Not to be easily thwarted from an area in need of sound research, Wallen has drawn from models of primate sexuality to better understand the often-cited problem of hypoactive sexual desire in women with androgen insufficiency. In primate communities, which are typically female-centered and controlled, female sexual initiation is strongly correlated with estradiol, an estrogen hormone. Females that have been ovarictomized rarely approach, or have contact with, males. The estradiol treatment approach has lead to increased sexual behavior.

Wallen has built upon Burke and Anderson’s 1972 work that found androgen to be an estrogen amplifier when it is used in conjunction with SHBG (a blood-borne protein that binds steriods). His primate research reveals what he terms, “a dynamic relationship between estrogen and androgen.” In essence, androgens regulate levels of SHBG and the bio-availability of estrogen.

Wallen’s research also reveals that estrogen treatment alone will not be effective at resolving hypoactive sexual desire. Similarly, androgen treatment alone will only be effective at very high doses.

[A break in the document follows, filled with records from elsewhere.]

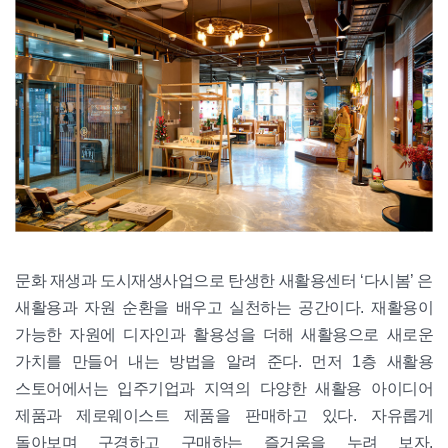
문화 재생과 도시재생사업으로 탄생한 새활용센터 ‘다시봄’ 은
새활용과 자원 순환을 배우고 실천하는 공간이다. 재활용이
가능한 자원에 디자인과 활용성을 더해 새활용으로 새로운
가치를 만들어 내는 방법을 알려 준다. 먼저 1층 새활용
스토어에서는 입주기업과 지역의 다양한 새활용 아이디어
제품과 제로웨이스트 제품을 판매하고 있다. 자유롭게
돌아보며 구경하고 구매하는 즐거움을 누려 보자.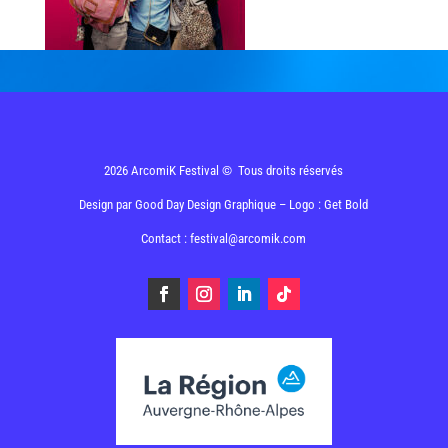
2026 ArcomiK Festival © Tous droits réservés
Design par
Good Day Design Graphique
– Logo : Get Bold
Contact : festival@arcomik.com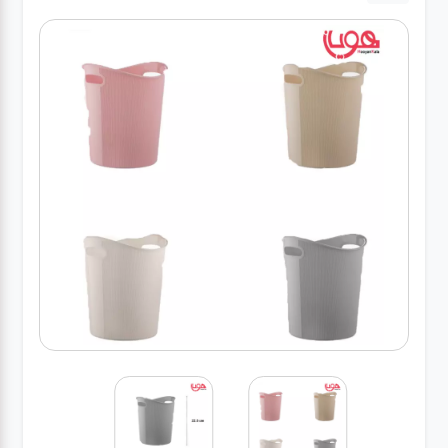
لوازم برقی
مراقبت شخصی
سرویس های
چینی زرین
قاشق و چنگال
لوازم خانه
لوازم پلاسکو
آشپزخانه
لوازم متفرقه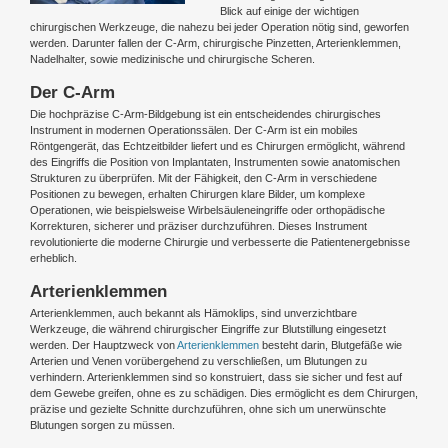
Blick auf einige der wichtigen
chirurgischen Werkzeuge, die nahezu bei jeder Operation nötig sind, geworfen
werden. Darunter fallen der C-Arm, chirurgische Pinzetten, Arterienklemmen,
Nadelhalter, sowie medizinische und chirurgische Scheren.
Der C-Arm
Die hochpräzise C-Arm-Bildgebung ist ein entscheidendes chirurgisches
Instrument in modernen Operationssälen. Der C-Arm ist ein mobiles
Röntgengerät, das Echtzeitbilder liefert und es Chirurgen ermöglicht, während
des Eingriffs die Position von Implantaten, Instrumenten sowie anatomischen
Strukturen zu überprüfen. Mit der Fähigkeit, den C-Arm in verschiedene
Positionen zu bewegen, erhalten Chirurgen klare Bilder, um komplexe
Operationen, wie beispielsweise Wirbelsäuleneingriffe oder orthopädische
Korrekturen, sicherer und präziser durchzuführen. Dieses Instrument
revolutionierte die moderne Chirurgie und verbesserte die Patientenergebnisse
erheblich.
Arterienklemmen
Arterienklemmen, auch bekannt als Hämoklips, sind unverzichtbare
Werkzeuge, die während chirurgischer Eingriffe zur Blutstillung eingesetzt
werden. Der Hauptzweck von
Arterienklemmen
besteht darin, Blutgefäße wie
Arterien und Venen vorübergehend zu verschließen, um Blutungen zu
verhindern. Arterienklemmen sind so konstruiert, dass sie sicher und fest auf
dem Gewebe greifen, ohne es zu schädigen. Dies ermöglicht es dem Chirurgen,
präzise und gezielte Schnitte durchzuführen, ohne sich um unerwünschte
Blutungen sorgen zu müssen.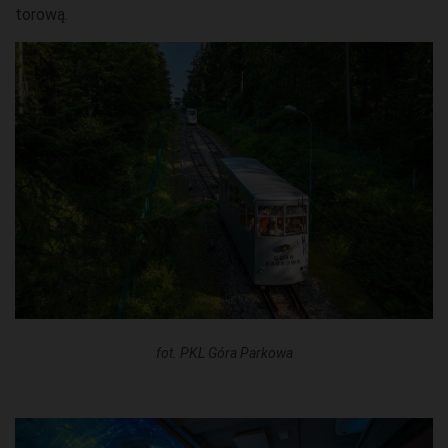
torową.
fot. PKL Góra Parkowa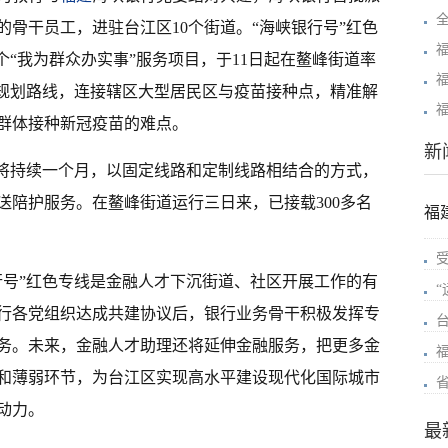
的骨干员工，进驻台江区10个街道。“海峡银行号”红色
个“我为群众办实事”服务项目，于11日起在鳌峰街道率
确规划路线，连接辖区大型居民区与疫苗接种点，精准解
福
等群体接种新冠疫苗的难点。
新
期将持续一个月，以固定线路和定制线路相结合的方式，
送陪护服务。在鳌峰街道运行三日来，已接载300多名
福
行号”红色专线是金融人才下沉街道、社区开展工作的有
银行各党组织达成共建协议后，银行业务骨干积极发挥专
务。未来，金融人才助理还将延伸金融服务，把更多金
和薄弱环节，为台江区实现高水平建设现代化国际城市
动力。
最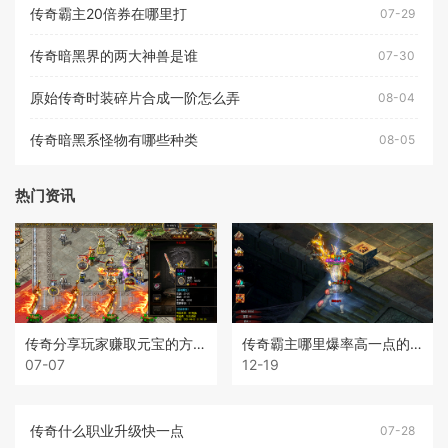
传奇霸主20倍券在哪里打
07-29
传奇暗黑界的两大神兽是谁
07-30
原始传奇时装碎片合成一阶怎么弄
08-04
传奇暗黑系怪物有哪些种类
08-05
热门资讯
传奇分享玩家赚取元宝的方法
传奇霸主哪里爆率高一点的装备
07-07
12-19
传奇什么职业升级快一点
07-28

A combined treatment of estrogen and androgens lowers SHBG and increases the free estrogen. One arousing (!) implication of this work is that androgens could be given to women allowing them greater control over the timing of sexual desire.

Waxenberg, S E, Drellich, M G, and Sutherland A M. (1959) The role of hormones in human behavior. I. Changes in female sexuality after adrenalectomy. Journal of Clinical Endocrinology and Metabolism, 19: 193-202.